Petraeus also weighed into the debate over whether most of the violence in Iraq is stemming from al-Qaeda or sectarian violence. Petraeus said al-Qaeda “is the Sunni violence. Al-Qaeda is the face of what is happening on the extremist Sunni side. They are carrying out the bulk of the sensational attacks, the suicide car bomb attacks, suicide vest attacks and so forth.
“So I think it is appropriate to emphasize the role that al-Qaeda Iraq is playing and the role that they play in provoking and giving excuses to the extremist militias of the other side, of the Shia side, as a justification for what they are doing, ostensibly, to protect the Shia people, but then in their own turn carrying out violence of their own.”
There was just a little bit of discussion about a new attempt to revive the comprehensive immigration overhaul that stalled last week in the Senate.
Sen. Lindsey Graham (R-S.C.), an architect of the bill, predicted on ABC’s “This Week” that “if we got it to a final vote, there would be a bipartisan majority because this is a comprehensive approach to a problem that’s been lingering for 20 years. To my Republican colleagues, this is the best deal we’re ever going to get.”
But McConnell warned that the bill is a “mixed picture.” He said final word on whether the Senate will act on immigration should come by July 4.
CNN’s “Late Edition” focused on the collapse of the Palestinian unity government and Palestinian President Mahmoud Abbas’s decision to sign in an emergency government that excludes Hamas, which the United States considers a terrorist faction but was elected last year.
Saeb Erekat, a spokesman for Fatah, Abbas’ political party, and the chief Palestinian negotiator, declared that Ismail Haniyeh, who had represented Hamas as prime minister, is no longer in service.
“We don’t have two governments.
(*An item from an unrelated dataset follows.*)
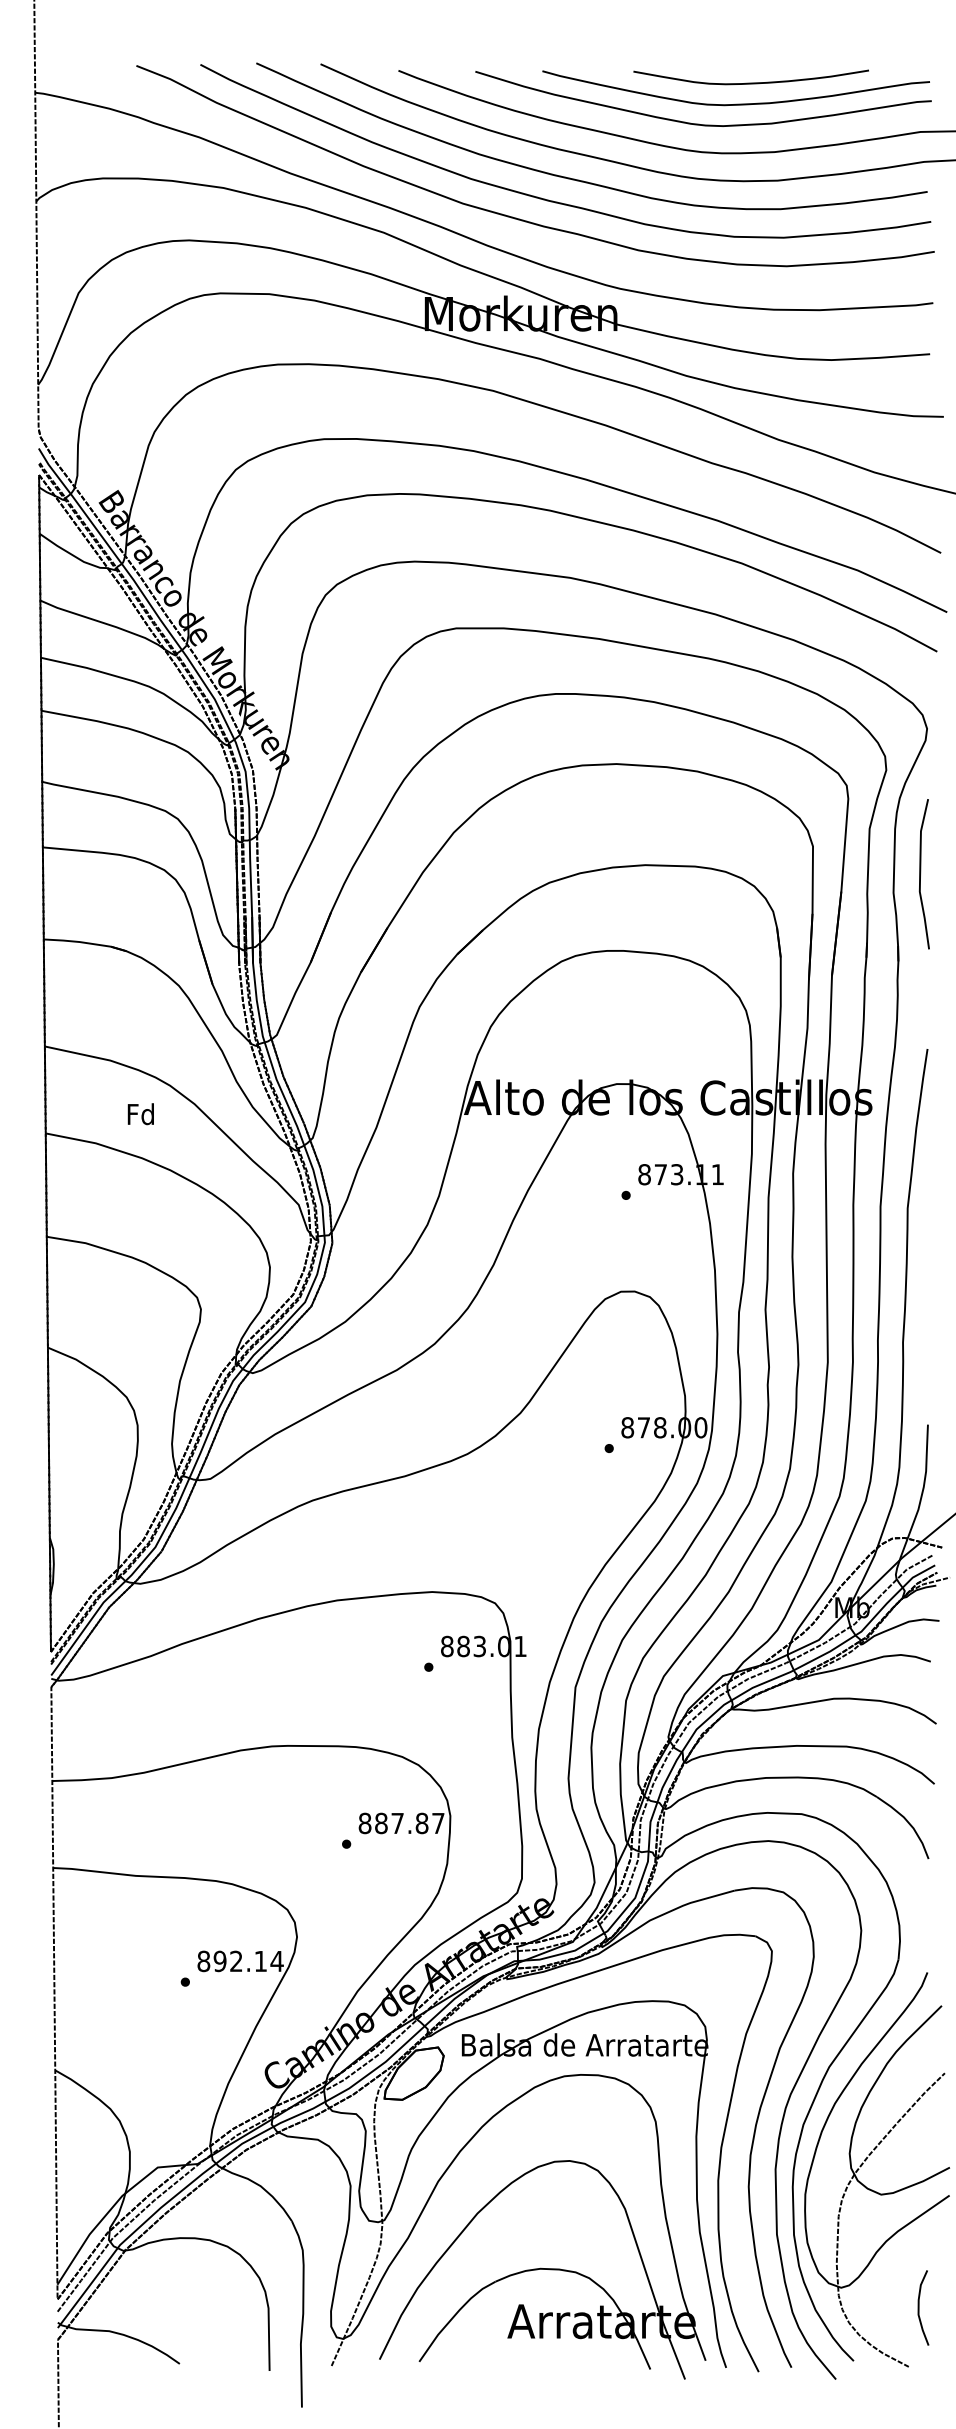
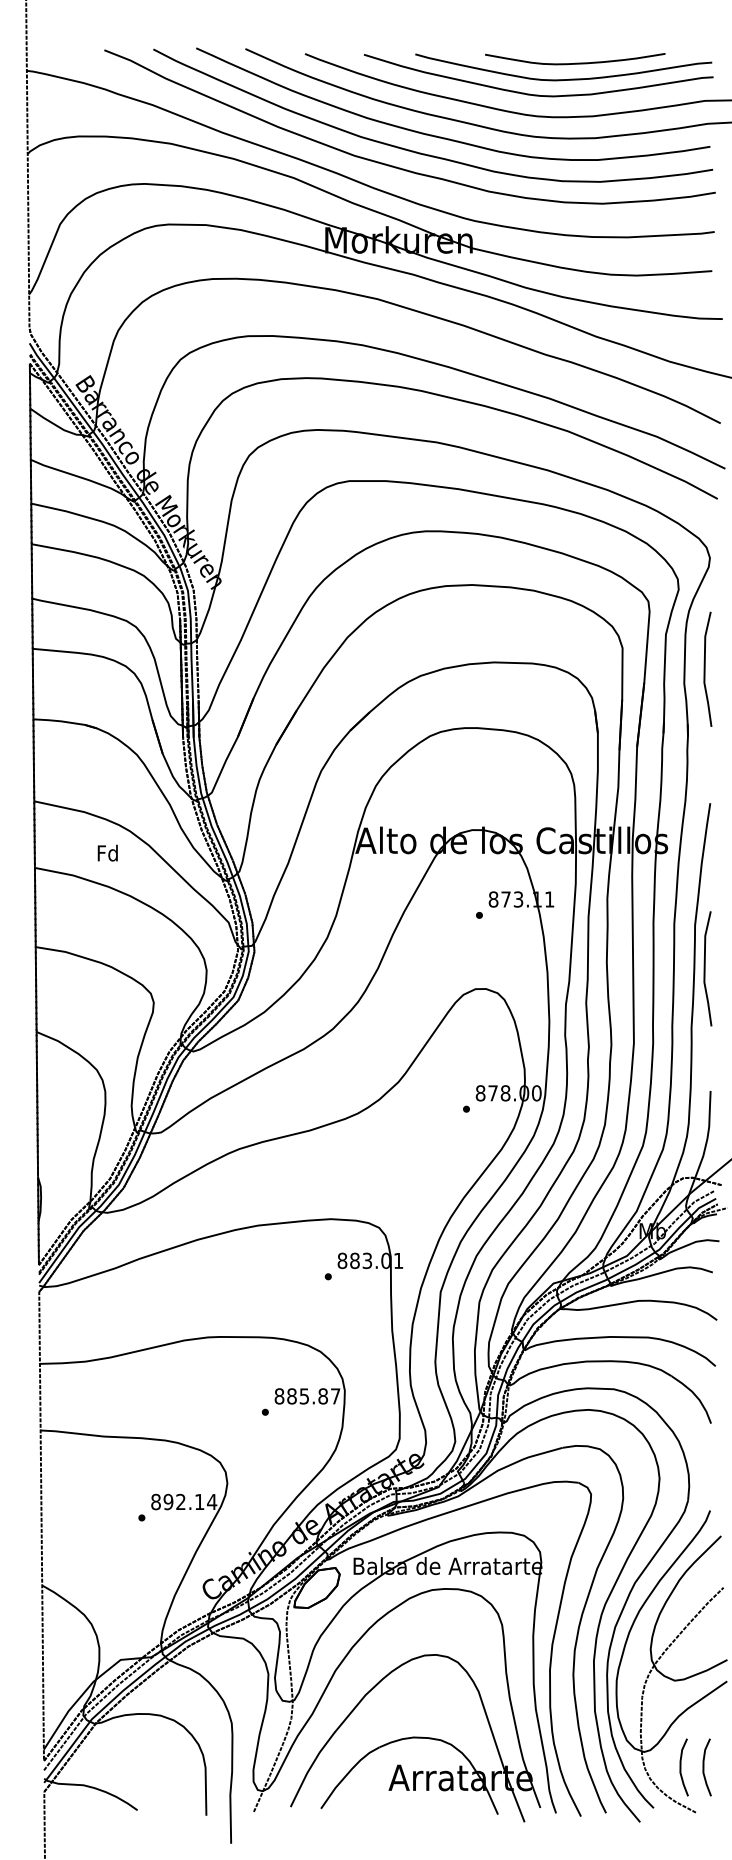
line: (921, 1264) -> (705, 968), added
text: (397, 1823) -> (304, 1396), 887.87 -> 885.87
curve: (889, 2307) -> (681, 1767), added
We have one legal, official government headed by Dr. Salam Fayyad,” a Fatah member, he said.
But Erekat warned that Fatah, based in the West Bank, does not have the “military power to take back” Gaza, where Hamas seized control. “I believe that the good people in Gaza, the 1.5 million people in Gaza, will not stand for this operation, will not stand for this coup d’etat.”
Hamas spokesman Ahmed Yousef contended that Abbas’s emergency government is “illegal” and that same thing happened in Gaza happened in the West Bank. “President Abbas has not — is doing nothing to protect the Palestinian people in the West Bank,” he said.
Addressing the issue, Sen. Jack Reed (D-R.I.) said the breakdown in the Palestinian territory represents “the consequences of a failed strategy by the administration going back several years, particularly with the invasion of Iraq, the concentration of resources and attention there; the animosity that was developed there because of Abu Ghraib and other incidents among the Islamic world; and the inability, really, to focus in on some much more serious threats.”
Sen. John Cornyn (R-Tex.) countered, though, that “this just didn’t happen overnight or during this administration. We’ve had challenges in the Middle East for a long time, ever since the creation of the state of Israel. But this is a reminder that you can’t look at each of these conflicts in isolation: Islamic extremism that animates the actions of not only Hamas, but Hezbollah in Lebanon with Iranian support, and where al-Qaeda consider Iraq to be the central front in their war against the West.”